Quality teaching needs acknowledgement, too

Continually, coverage of the University is filled with news and opinions on funding and the decisions about who gets how much money. At a large, successful institution, ensuring future prosperity makes these decisions crucial. Students complain about tuition increases and debates continue within the Minnesota Legislature about funding. Meanwhile, the University fights to retain and recruit able researchers. Unfortunately for students, the battle for top research grants often obscures the need for quality teaching, and often, the result is that many professors seem ill-suited for the double role of instructor and researcher. Furthermore, while a scientific advancement often has an explicit value measured in dollars, the contributions of notable instructors are often difficult to perceive. When doling out awards and recognition, however, the University owes it to students to praise brilliant instructors, not only talented researchers.
This University is built on research. One cannot dispute the benefits of grants or the necessity of developing innovative technology. However, competing with corporate think tanks becomes increasingly difficult as corporate salaries often tower over those offered by public institutions and universities. While funding is tight and the need for talented technologists is great, the University must do what it can to publicly award quality professorship in the classroom, not only in the laboratory.

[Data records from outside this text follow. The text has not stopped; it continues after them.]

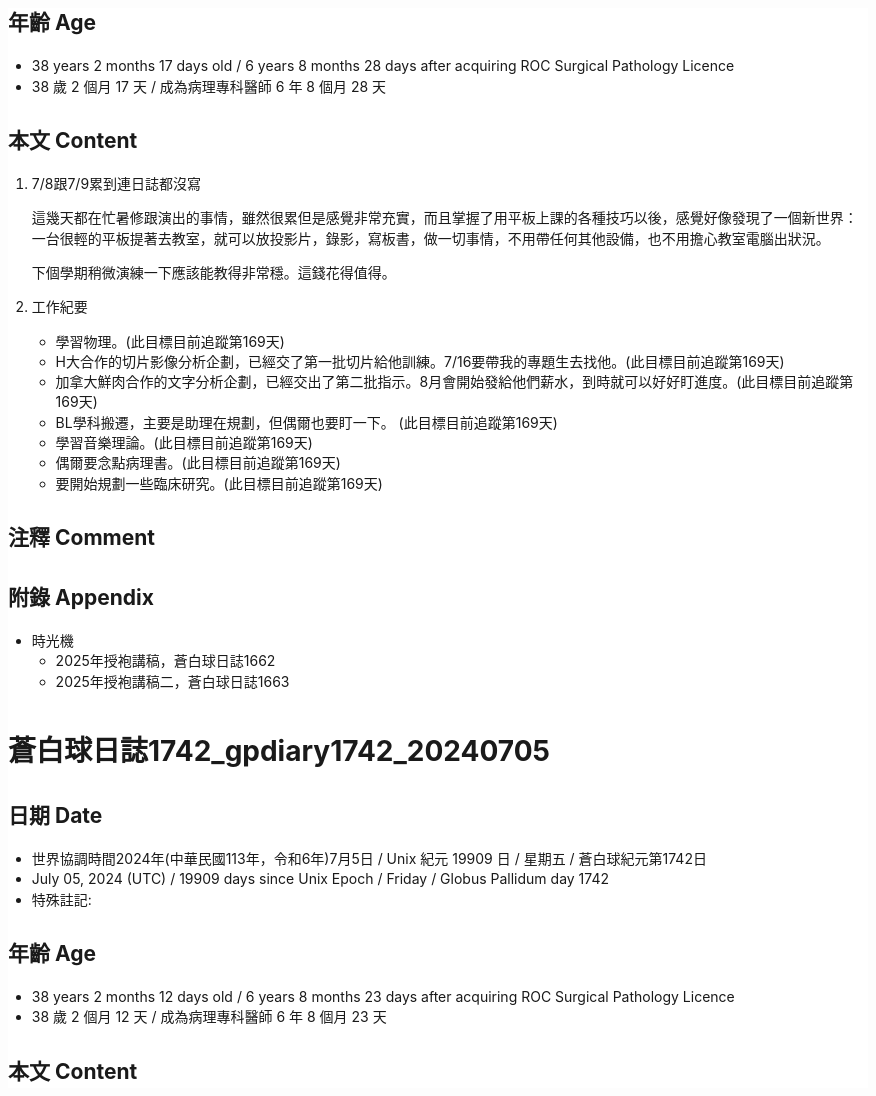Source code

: ## 年齡 Age ##

* 38 years 2 months 17 days old / 6 years 8 months 28 days after acquiring ROC Surgical Pathology Licence
* 38 歲 2 個月 17 天 / 成為病理專科醫師 6 年 8 個月 28 天

## 本文 Content ##

1. 7/8跟7/9累到連日誌都沒寫

    這幾天都在忙暑修跟演出的事情，雖然很累但是感覺非常充實，而且掌握了用平板上課的各種技巧以後，感覺好像發現了一個新世界：一台很輕的平板提著去教室，就可以放投影片，錄影，寫板書，做一切事情，不用帶任何其他設備，也不用擔心教室電腦出狀況。

    下個學期稍微演練一下應該能教得非常穩。這錢花得值得。

2. 工作紀要

    - 學習物理。(此目標目前追蹤第169天)
    - H大合作的切片影像分析企劃，已經交了第一批切片給他訓練。7/16要帶我的專題生去找他。(此目標目前追蹤第169天)
    - 加拿大鮮肉合作的文字分析企劃，已經交出了第二批指示。8月會開始發給他們薪水，到時就可以好好盯進度。(此目標目前追蹤第169天)
    - BL學科搬遷，主要是助理在規劃，但偶爾也要盯一下。 (此目標目前追蹤第169天)
    - 學習音樂理論。(此目標目前追蹤第169天)
    - 偶爾要念點病理書。(此目標目前追蹤第169天)
    - 要開始規劃一些臨床研究。(此目標目前追蹤第169天)

## 注釋 Comment ##


## 附錄 Appendix ##

* 時光機
    - 2025年授袍講稿，蒼白球日誌1662
    - 2025年授袍講稿二，蒼白球日誌1663


[_metadata_:encoding]: - "utf-8"
[_metadata_:language]: - "zh-Hant-TW"
[_metadata_:fileformat]: - "markdown"
[_metadata_:MIME_type]: - "text/plain"
[_metadata_:markdown_version]: - "commonmark version 0.30"
[_metadata_:markdown_spec]: - "https://spec.commonmark.org/0.30/"

# 蒼白球日誌1742_gpdiary1742_20240705 #

## 日期 Date ##

* 世界協調時間2024年(中華民國113年，令和6年)7月5日 / Unix 紀元 19909 日 / 星期五 / 蒼白球紀元第1742日
* July 05, 2024 (UTC) / 19909 days since Unix Epoch / Friday / Globus Pallidum day 1742
* 特殊註記:

## 年齡 Age ##

* 38 years 2 months 12 days old / 6 years 8 months 23 days after acquiring ROC Surgical Pathology Licence
* 38 歲 2 個月 12 天 / 成為病理專科醫師 6 年 8 個月 23 天

## 本文 Content ##
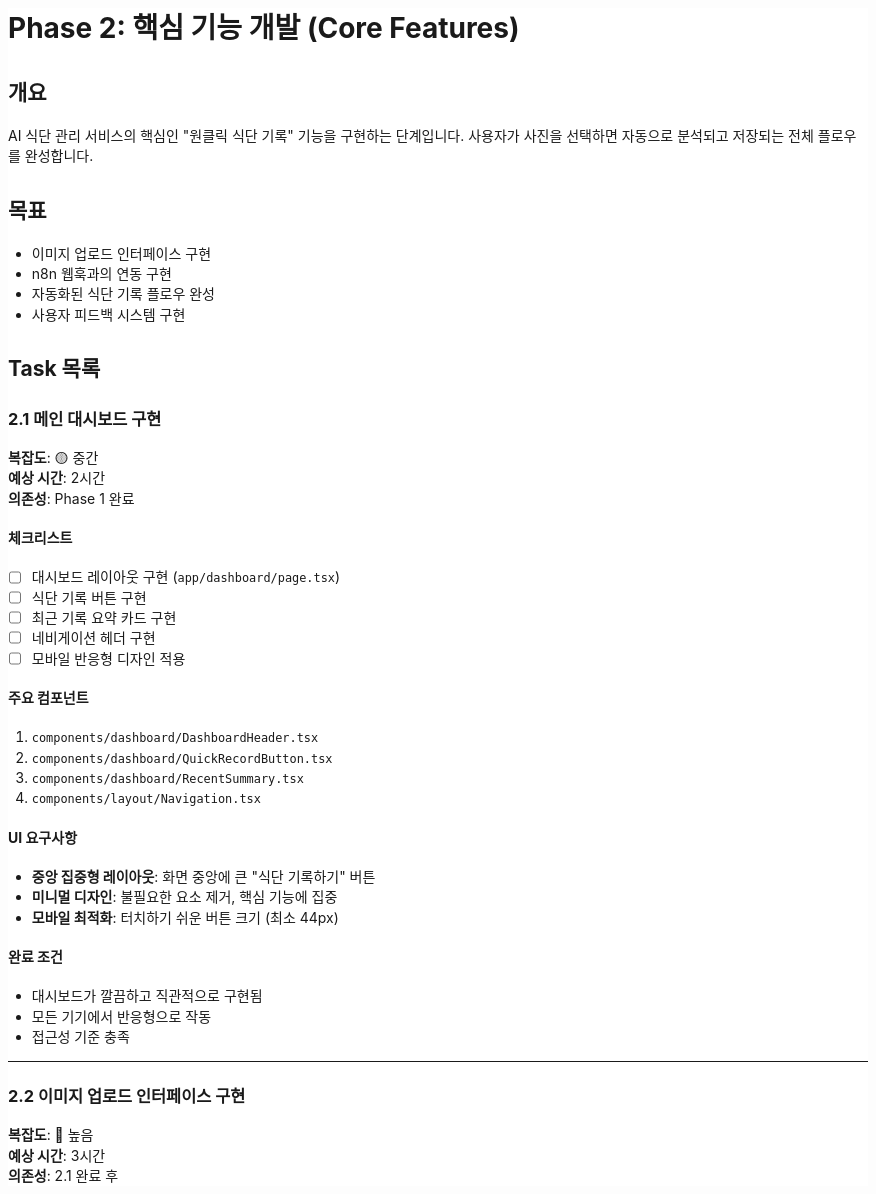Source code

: # Phase 2: 핵심 기능 개발 (Core Features)

## 개요
AI 식단 관리 서비스의 핵심인 "원클릭 식단 기록" 기능을 구현하는 단계입니다. 사용자가 사진을 선택하면 자동으로 분석되고 저장되는 전체 플로우를 완성합니다.

## 목표
- 이미지 업로드 인터페이스 구현
- n8n 웹훅과의 연동 구현
- 자동화된 식단 기록 플로우 완성
- 사용자 피드백 시스템 구현

## Task 목록

### 2.1 메인 대시보드 구현
**복잡도**: 🟡 중간  
**예상 시간**: 2시간  
**의존성**: Phase 1 완료

#### 체크리스트
- [ ] 대시보드 레이아웃 구현 (`app/dashboard/page.tsx`)
- [ ] 식단 기록 버튼 구현
- [ ] 최근 기록 요약 카드 구현
- [ ] 네비게이션 헤더 구현
- [ ] 모바일 반응형 디자인 적용

#### 주요 컴포넌트
1. `components/dashboard/DashboardHeader.tsx`
2. `components/dashboard/QuickRecordButton.tsx`
3. `components/dashboard/RecentSummary.tsx`
4. `components/layout/Navigation.tsx`

#### UI 요구사항
- **중앙 집중형 레이아웃**: 화면 중앙에 큰 "식단 기록하기" 버튼
- **미니멀 디자인**: 불필요한 요소 제거, 핵심 기능에 집중
- **모바일 최적화**: 터치하기 쉬운 버튼 크기 (최소 44px)

#### 완료 조건
- 대시보드가 깔끔하고 직관적으로 구현됨
- 모든 기기에서 반응형으로 작동
- 접근성 기준 충족

---

### 2.2 이미지 업로드 인터페이스 구현
**복잡도**: 🔴 높음  
**예상 시간**: 3시간  
**의존성**: 2.1 완료 후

Establishing recognized awards for outstanding teaching should be a priority. A respected and hard-earned honor can mean far more than a pay raise. Certainly, many professors at this University deserve credit for exceptional teaching. Too often, though, the remarkable rewards garnered by professors only reflect their research ability.
In fact, professors are often more influential than the classes they teach. Fascinating subject matter cannot save a poorly taught class. Likewise, lively and talented instructors can draw the inspiration out of seemingly bland material. Some professors teach calculus by reciting dry theorems. Others expound on mathematics with a contagious zeal. Identifying and praising those professors who do inspire students above and beyond the norm is an important service, especially to students.
Instituting a widely used and visible online system for rating instructors and the classes they teach would help students make course choices. Whether or not the students’ input affects the career of the professor is not important. Rather, it is the peer-review process that is meaningful. Unfortunately, this student-to-student communication is lost in the usual battery of instructor assessments at the end of the term. Certainly the professor and administration better understand the students’ opinion of the course and teaching. But the students are left with word-of-mouth gossip with which to judge potential instructors.
In these days of piling up dollars to lure top scientists, the University can still emphasize and reward quality teaching. Financial awards are only one way to express appreciation for a job well done. The University must praise deserving instructors by instituting respected awards that recognize their teaching ability, and establish a forum for students to review professors for the benefit of others.